記入は、担当者本人が書きます。上長がまとめて書くと、実際には発生している細かい確認作業が抜け落ちます。
よくある失敗と直し方
準備を整えても、記入の途中でつまずく場面は決まっています。相談を受ける中で多いのは次の4つです。
| よくある状態 | 何が起きるか | 直し方 |
|---|---|---|
| 粒度がばらばら | 集計しても比べられない | 3つのルールを配ってから記入させる |
| 完璧に網羅しようとする | 数か月かかって熱が冷める | 8割で確定し、後から足す |
| 時間を実測しようとする | 記入が進まない | 体感の時間で埋める |
| 仕分け列を空欄のままにする | 一覧を作って終わる | 記入と同じ日に仮の仕分けまで置く |
最後の行が最も多く見かける失敗です。棚卸表は作ること自体が目的ではなく、どの業務から手をつけるかを決めるための材料です。
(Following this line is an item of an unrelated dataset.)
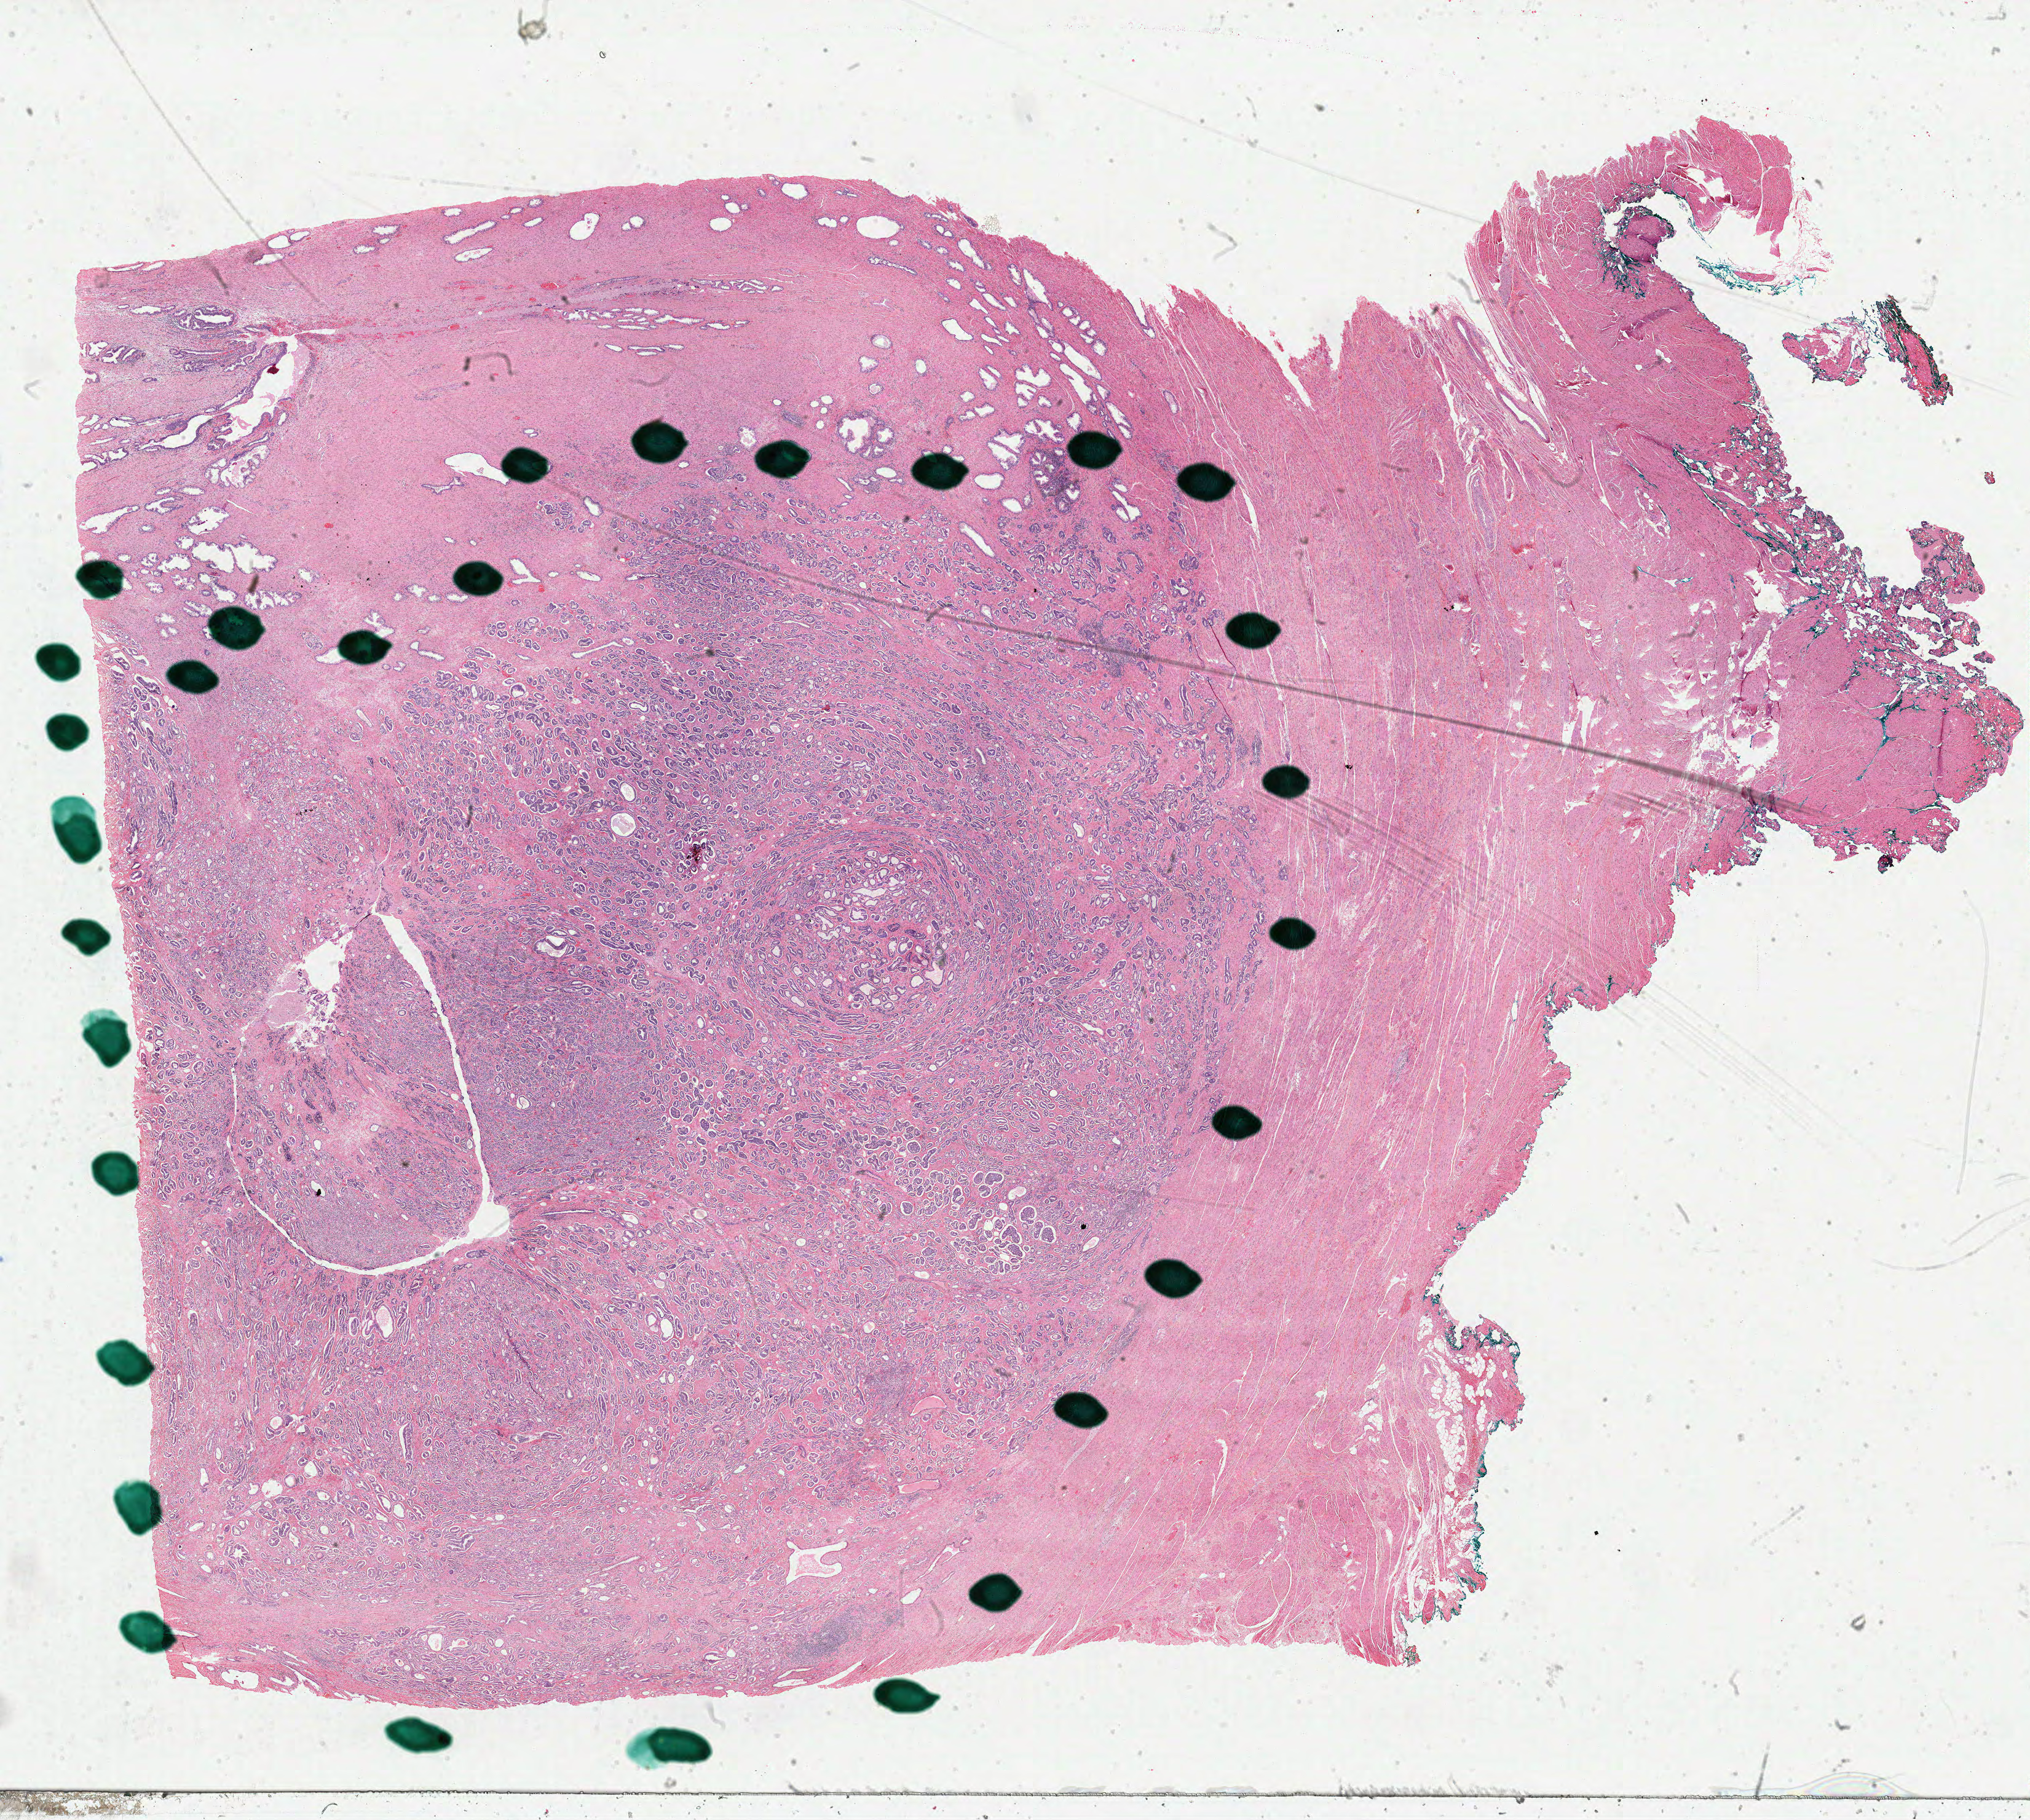
Digitized Hematoxylin and eosin (H&E) stained tissue section (whole slide) — low-resolution overview of the scanned area, about 26.1 x 23.4 mm (acquisition: 40x scan); formalin-fixed paraffin-embedded (FFPE) diagnostic section; sample: primary tumour, prostate. Male, age 54 years at initial diagnosis. Gleason score: 7 (3+4).
• histologic diagnosis: Adenocarcinoma, NOS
仮でよいので仕分けまで置いておくと、次の議論が始まります。
集まった一覧はAIに仕分けさせる
行がそろったら、最後は仕分けです。ただし人の議論だけで進めると、時間がかかるうえに声の大きい人の意見に寄ります。一覧をそのまま渡して、機械的な案を先に出させると早く進みます。
あなたは業務設計の専門家です。以下は、ある部署の業務棚卸表です。
列は「業務名・月あたり発生回数・1回の所要時間(分)・判断の複雑さ・例外の多さ・使用システム」です。
1. 各業務を「AIに任せる」「AIが補助する」「人が担う」の3つに仕分け、理由を1行で書いてください。
2. 判断の複雑さが低く、例外が少なく、年間工数の大きい業務から順に、着手候補を5つ挙げてください。
3. 各候補について、AIが担う工程と人が必ず確認する工程を分けて書いてください。
4. 例外が多いために自動化しても効果が出にくい業務があれば、指摘してください。
専門用語は使わず、担当者が読んで判断できる言葉で書いてください。
(ここに棚卸表を貼り付け)
出てきた案は、そのまま採用するものではありません。担当者が「これは違う」と反応した行にこそ、表には書かれていない事情が隠れています。その対話をするために案を出させる、という使い方をします。
Microsoftの環境しか使えない職場でも同じ進め方ができます。Copilotを人事業務に接続するところから着手できます。
棚卸しの後、どの業務から着手し、浮いた工数をどこへ向けるかまで含めて整理したのが、資料『AX戦略を考えるときに抑えるべき6つの考え方』です。

資料をダウンロード ↗
表は判断するために作る
業務棚卸表は、きれいに作り込むほど価値が上がる資料ではありません。11の列と、そろった粒度と、仮の仕分け。この3つがあれば、次の打ち合わせで着手する業務を決められます。
1部署分の一覧が2週間で埋まれば十分です。完成度より、判断に使える状態になっているかどうかで見てください。